#### Consignes:
Indiquez, s'il vous plaît, si chacune des affirmations (a), (b) et (c) concorde avec l'extrait sur la construction d'un personnage, en répondant par oui ou par non et en citant exactement les mots décisifs. (a) Dans Shining, Jack est alcoolique. (b) L'auteur conseille d'écarter le passé du personnage. (c) La tension du personnage oppose un désir de rédemption à des pulsions destructrices.

#### Extrait:
A l’image et a la ressemblance – 2

Par William Potillion @scenarmag

Shining (1980) de Stanley Kubrick, c'est déjà penser une histoire personnelle assez compliquée. Jack est alcoolique, il accumule les échecs et ses relations avec son fils et sa femme sont plutôt tendues. Le personnage que nous souhaitons inventer aura non seulement un trouble passé, mais nous insisterons non pas sur des réminiscences qui tenteront vainement de nous expliquer notre personnage ; ce que nous ferons de manière bien plus bénéfique sera d'insister sur sa fragilité psychologique.

Nous montrerons donc par des gestes et des comportements comme une réaction disproportionnée face à un événement anodin que notre personnage a une personnalité quelque peu étrange. Les silences et les non-dits sont très souvent plus parlants qu'une logorrhée (bien que celle-ci traduise aussi un malaise).
Ses hésitations seront pareillement des indices révélateurs de sa psyché. N'éludons pas le passé pour autant, car les postures et attitudes actuelles sont essentiellement déterminées par celui-ci. Sans nécessairement passer par des analepses, l'acte Un, celui de l'exposition, peut contenir quelques scènes d'un échec récurrent ou d'humiliations. Que sais-je ? Si notre personnage est un psychopathe qui n'est pas vraiment responsable de ses actes, nous pouvons réserver quelques scènes dans lesquelles nous le voyons se flageller ou se mutiler lui-même.

Un double aspect

Il nous faut créer une tension : un désir de rédemption et des pulsions destructrices. Notre personnage tout entier sera ainsi construit. C'est de cette tension que nous assurerons sa cohérence. Nous nous servirons du cadre pour amplifier les tourments du personnage. Il pourrait revenir sur les lieux de ses traumatismes, un retour qui le force à revivre ces douloureux moments, mais en déformant les souvenirs qu'il en a.

#### Données extraites:
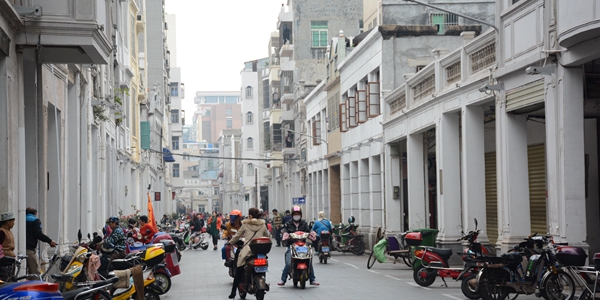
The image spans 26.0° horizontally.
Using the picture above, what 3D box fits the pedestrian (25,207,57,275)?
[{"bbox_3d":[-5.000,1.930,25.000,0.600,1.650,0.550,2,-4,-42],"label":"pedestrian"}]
--
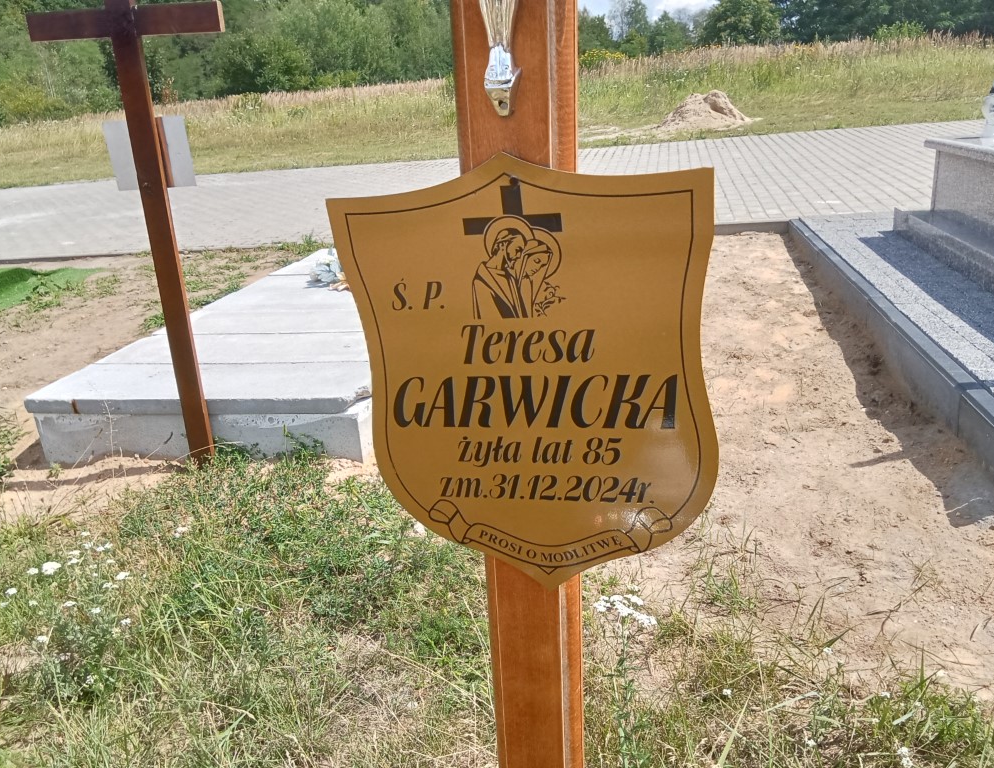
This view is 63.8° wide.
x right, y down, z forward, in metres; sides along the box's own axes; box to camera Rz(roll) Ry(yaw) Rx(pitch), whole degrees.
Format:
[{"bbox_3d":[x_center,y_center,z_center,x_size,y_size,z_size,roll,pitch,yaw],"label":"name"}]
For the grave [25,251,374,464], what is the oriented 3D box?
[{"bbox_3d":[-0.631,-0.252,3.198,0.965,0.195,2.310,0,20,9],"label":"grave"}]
--
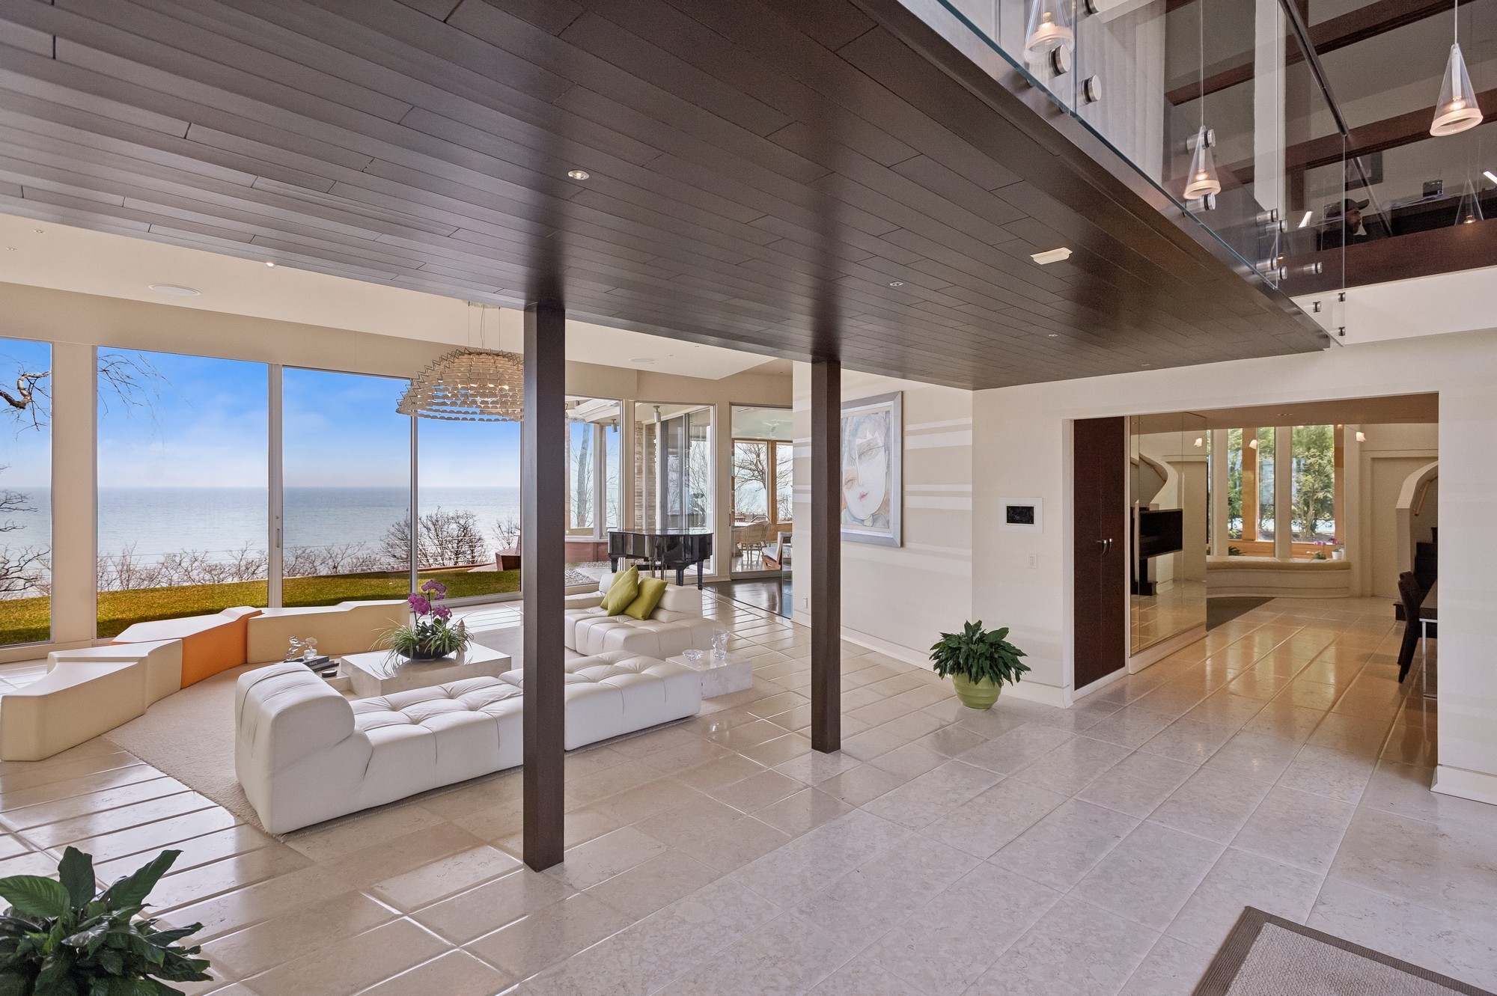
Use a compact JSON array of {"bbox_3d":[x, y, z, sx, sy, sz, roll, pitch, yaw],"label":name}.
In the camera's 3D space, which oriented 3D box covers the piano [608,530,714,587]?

#### Corrigé:
(a) Oui : « Jack est alcoolique ».
(b) Non : « N'éludons pas le passé pour autant ».
(c) Oui : « un désir de rédemption et des pulsions destructrices ».